Text section:
+-------+

By leveraging on the foundation model, the system could encourage learners to develop ideas towards the generated images. Specifically, for the same text input, the text-to-image generation foundation model could randomly generate various images. The system supports learners to vote for the appropriate images from all the generated ones. The image with the most votes would be shown at the top of the list for the following learners. In addition, learners could choose to generate new images and decide whether to add them to the image list as candidates. Based on learners’ collaboration, the system could serve as a knowledge building environment to help build community knowledge of Chinese character’s definitions.

2. SYSTEM DESIGN

2.1 System Framework and Workflow

The system is a multimodal language learning system for Chinese character featured with AI-generated image definitions. As shown in Figure 1, learners could input query Chinese character through user interface, and the system would search Xinhua dictionary’s online library via requesting API. Xinhua dictionary, also known as modern Chinese character dictionary, is one of the most authoritative reference books in China. The response is basic text information of the character, including pinyin as phonetic symbol, radical partially indicating semantic meaning, structure representing the stroke composition method, and its multiple definitions. Each definition contains the description of the meaning and its sample words.

+-------+

Exercise directions:
Copy the portion of the system description that starts at "The system is" and ends at "its sample words.", word for word.

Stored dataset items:

+-------+

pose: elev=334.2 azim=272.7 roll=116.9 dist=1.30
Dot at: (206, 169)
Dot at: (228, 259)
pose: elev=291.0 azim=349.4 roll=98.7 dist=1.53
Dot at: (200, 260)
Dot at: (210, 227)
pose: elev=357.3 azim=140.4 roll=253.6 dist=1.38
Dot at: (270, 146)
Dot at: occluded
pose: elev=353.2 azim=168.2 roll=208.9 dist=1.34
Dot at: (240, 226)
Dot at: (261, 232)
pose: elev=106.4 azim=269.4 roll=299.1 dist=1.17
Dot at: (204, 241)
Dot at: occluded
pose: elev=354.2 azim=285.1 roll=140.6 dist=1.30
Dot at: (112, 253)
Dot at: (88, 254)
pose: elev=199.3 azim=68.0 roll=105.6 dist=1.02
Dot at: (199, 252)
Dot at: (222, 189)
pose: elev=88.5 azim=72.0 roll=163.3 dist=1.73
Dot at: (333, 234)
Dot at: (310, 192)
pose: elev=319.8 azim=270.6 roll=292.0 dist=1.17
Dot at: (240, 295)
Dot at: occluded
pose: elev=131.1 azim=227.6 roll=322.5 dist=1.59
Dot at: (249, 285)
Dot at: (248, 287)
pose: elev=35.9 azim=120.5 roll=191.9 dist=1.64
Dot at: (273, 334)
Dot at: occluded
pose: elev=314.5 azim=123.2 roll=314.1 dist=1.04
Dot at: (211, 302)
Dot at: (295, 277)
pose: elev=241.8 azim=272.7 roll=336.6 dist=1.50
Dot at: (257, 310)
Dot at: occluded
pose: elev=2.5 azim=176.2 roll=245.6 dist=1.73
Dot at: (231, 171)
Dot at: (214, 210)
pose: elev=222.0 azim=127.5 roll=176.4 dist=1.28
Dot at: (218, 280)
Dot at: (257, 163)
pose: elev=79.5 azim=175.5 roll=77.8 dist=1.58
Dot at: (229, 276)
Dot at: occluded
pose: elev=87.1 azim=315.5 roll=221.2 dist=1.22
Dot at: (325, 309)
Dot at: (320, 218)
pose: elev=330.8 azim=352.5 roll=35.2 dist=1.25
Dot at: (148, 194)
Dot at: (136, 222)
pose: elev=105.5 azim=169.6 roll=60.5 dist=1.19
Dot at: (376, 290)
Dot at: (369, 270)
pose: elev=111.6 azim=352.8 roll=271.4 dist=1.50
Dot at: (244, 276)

+-------+

Task response:
The system is a multimodal language learning system for Chinese character featured with AI-generated image definitions. As shown in Figure 1, learners could input query Chinese character through user interface, and the system would search Xinhua dictionary’s online library via requesting API. Xinhua dictionary, also known as modern Chinese character dictionary, is one of the most authoritative reference books in China. The response is basic text information of the character, including pinyin as phonetic symbol, radical partially indicating semantic meaning, structure representing the stroke composition method, and its multiple definitions. Each definition contains the description of the meaning and its sample words.